_RECORDS SUPPLIED_
- Opening Delimiter -
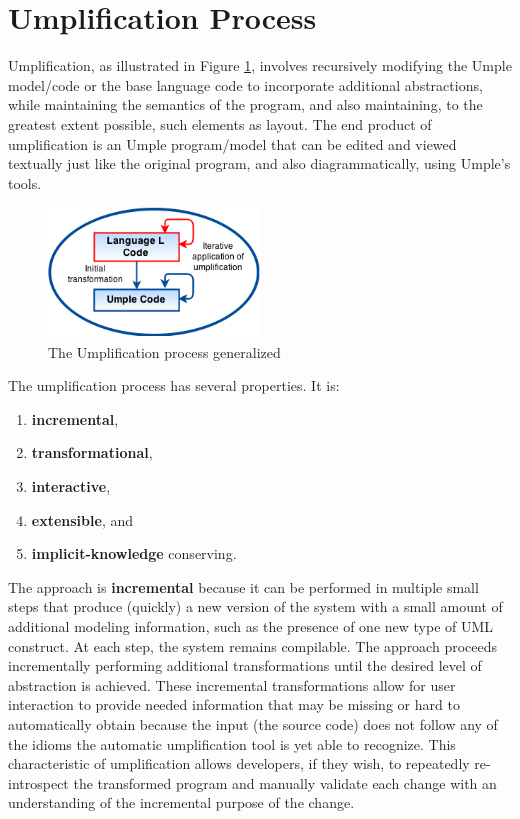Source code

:\section{Umplification Process}
Umplification, as illustrated in Figure \ref{fig:umplificationLoop}, involves recursively modifying the Umple model/code or the base language code to incorporate additional abstractions, while maintaining the semantics of the program, and also maintaining, to the greatest extent possible, such elements as layout. The end product of umplification is an Umple program/model that can be edited and viewed textually just like the original program, and also diagrammatically, using Umple's tools. 

\begin{figure}[h]
\centering
\includegraphics[width=0.50\textwidth]{Figures/UmplificationProcess.png}
\caption{The Umplification process generalized}
\label{fig:umplificationLoop}
\end{figure}

The umplification process has several properties. It is:
\begin{enumerate}
 \item \textbf{incremental}, 
 \item \textbf{transformational},
 \item \textbf{interactive},  
 \item \textbf{extensible}, and
 \item \textbf{implicit-knowledge} conserving. 
\end{enumerate}

The approach is \textbf{incremental} because it can be performed in multiple small steps that produce (quickly) a new version of the system with a small amount of additional modeling information, such as the presence of one new type of UML construct. At each step, the system remains compilable. The approach proceeds incrementally performing additional transformations until the desired level of abstraction is achieved.	These incremental transformations allow for user interaction to provide needed information that may be missing or hard to automatically obtain because the input (the source code) does not follow any of the idioms the automatic umplification tool is yet able to recognize. This characteristic of umplification allows developers, if they wish, to repeatedly re-introspect the transformed program and manually validate each change with an understanding of the incremental purpose of the change.

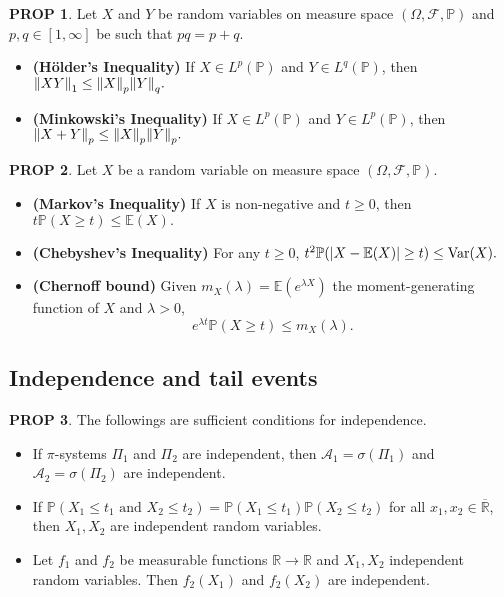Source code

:\documentclass[hidelinks,11pt]{article}
\theoremstyle{definition}
\theoremstyle{dotless}
\newtheorem{prop}{PROP}[section]
\theoremstyle{remark}
\DeclareMathOperator{\Var}{Var}
\DeclareMathOperator{\1}{\mathbf{1}}
\begin{document}
\begin{prop}
Let $X$ and $Y$ be random variables on measure space $(\Omega,\mathcal{F},\mathbb{P})$ and $p,q\in[1,\infty]$ be such that $pq=p+q$.
\begin{itemize}
    \item \textup{\textbf{(Hölder's Inequality)}} If $X\in L^p(\mathbb{P})$ and $Y\in L^q(\mathbb{P})$, then $\norm{XY}_1\leq\norm{X}_p\norm{Y}_q.$
    \item \textup{\textbf{(Minkowski's Inequality)}} If $X\in L^p(\mathbb{P})$ and $Y\in L^p(\mathbb{P})$, then $\norm{X+Y}_{p}\leq\norm{X}_p\norm{Y}_p.$
\end{itemize}
\end{prop}

\begin{prop}
Let $X$ be a random variable on measure space $(\Omega,\mathcal{F},\mathbb{P})$.
\begin{itemize}
    \item \textup{\textbf{(Markov's Inequality)}} If $X$ is non-negative and $t\geq0$, then $t\mathbb{P}(X\geq t)\leq\mathbb{E}(X).$
    \item \textup{\textbf{(Chebyshev's Inequality)}} For any $t\geq0$, $t^2\mathbb{P}(\abs{X-\mathbb{E}(X)}\geq t)\leq\Var(X).$
    \item \textup{\textbf{(Chernoff bound)}} Given $m_X(\lambda)=\mathbb{E}(e^{\lambda X})$ the moment-generating function of $X$ and $\lambda>0$,
    \[e^{\lambda t}\mathbb{P}(X\geq t)\leq m_X(\lambda).\]
\end{itemize}
\end{prop}

\subsection{Independence and tail events}

\begin{prop}The followings are sufficient conditions for independence.\begin{itemize}
    \item If $\pi$-systems $\Pi_1$ and $\Pi_2$ are  independent, then $\mathcal{A}_1=\sigma(\Pi_1)$ and $\mathcal{A}_2=\sigma(\Pi_2)$ are independent.
    \item If $\mathbb{P}(X_1\leq t_1\textrm{ and }X_2\leq t_2)=\mathbb{P}(X_1\leq t_1)\mathbb{P}(X_2\leq t_2)$ for all $x_1,x_2\in\overline{\mathbb{R}}$, then $X_1,X_2$ are independent random variables.
    \item Let $f_1$ and $f_2$ be measurable functions $\mathbb{R}\to\mathbb{R}$ and $X_1,X_2$ independent random variables. Then $f_2(X_1)$ and $f_2(X_2)$ are independent.
\end{itemize}
\end{prop}
\end{document}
- Closing Delimiter -
_EXERCISE INSTRUCTIONS_
For each line above that contains the word "random", give the line as it is written.

_EXERCISE RESPONSE_
Let $X$ and $Y$ be random variables on measure space $(\Omega,\mathcal{F},\mathbb{P})$ and $p,q\in[1,\infty]$ be such that $pq=p+q$.
Let $X$ be a random variable on measure space $(\Omega,\mathcal{F},\mathbb{P})$.
    \item If $\mathbb{P}(X_1\leq t_1\textrm{ and }X_2\leq t_2)=\mathbb{P}(X_1\leq t_1)\mathbb{P}(X_2\leq t_2)$ for all $x_1,x_2\in\overline{\mathbb{R}}$, then $X_1,X_2$ are independent random variables.
    \item Let $f_1$ and $f_2$ be measurable functions $\mathbb{R}\to\mathbb{R}$ and $X_1,X_2$ independent random variables. Then $f_2(X_1)$ and $f_2(X_2)$ are independent.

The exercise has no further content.